Work request A
Rewrite the listing, not the FHSA article, with each "average" replaced by "mean" and everything else unchanged. Leave the pictures out.

Selected text
The increases in the Bank of Canada policy rate aim at slowing the rise in demand, but access to home ownership remains difficult, particularly for young people at the start of their careers. Even if they are eager to buy a first home, they generally lack the income and savings necessary to do so under current conditions.

The Canadian government established a new savings product, the Tax-Free First Home Savings Account or FHSA, which aims to facilitate the purchase of a first home.

We asked our tax expert Anik Bougie, Practice Leader, Financial Planning and Taxation, to tell us about this product and explain its potential.

Can you explain to us what the FHSA is and tell us who it’s for?

The FHSA is a new registered account allowing individuals to save for the purchase of their first home. To be eligible for the FHSA, a Canadian resident must be at least 18 years of age and not have lived in a home they owned at any time in the year of the opening of the account or during the four previous calendar years.

Work request B
Reproduce the part of the FHSA article between "The increases in" and "explain its potential.", inclusive.

Exercise materials
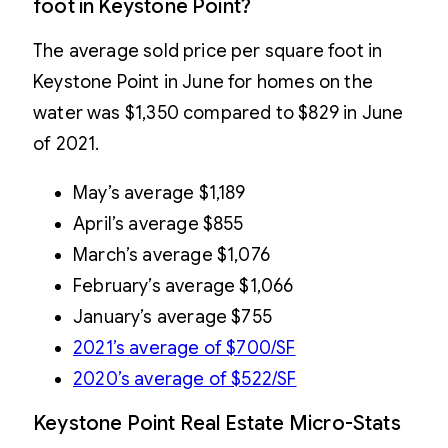
foot in Keystone Point?
The average sold price per square foot in
Keystone Point in June for homes on the
water was $1,350 compared to $829 in June
of 2021.
May’s average $1,189
April’s average $855
March’s average $1,076
February’s average $1,066
January’s average $755
2021’s average of $700/SF
2020’s average of $522/SF
Keystone Point Real Estate Micro-Stats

Expected output A
foot in Keystone Point?
The mean sold price per square foot in
Keystone Point in June for homes on the
water was $1,350 compared to $829 in June
of 2021.
May’s mean $1,189
April’s mean $855
March’s mean $1,076
February’s mean $1,066
January’s mean $755
2021’s mean of $700/SF
2020’s mean of $522/SF
Keystone Point Real Estate Micro-Stats

Expected output B
The increases in the Bank of Canada policy rate aim at slowing the rise in demand, but access to home ownership remains difficult, particularly for young people at the start of their careers. Even if they are eager to buy a first home, they generally lack the income and savings necessary to do so under current conditions.

The Canadian government established a new savings product, the Tax-Free First Home Savings Account or FHSA, which aims to facilitate the purchase of a first home.

We asked our tax expert Anik Bougie, Practice Leader, Financial Planning and Taxation, to tell us about this product and explain its potential.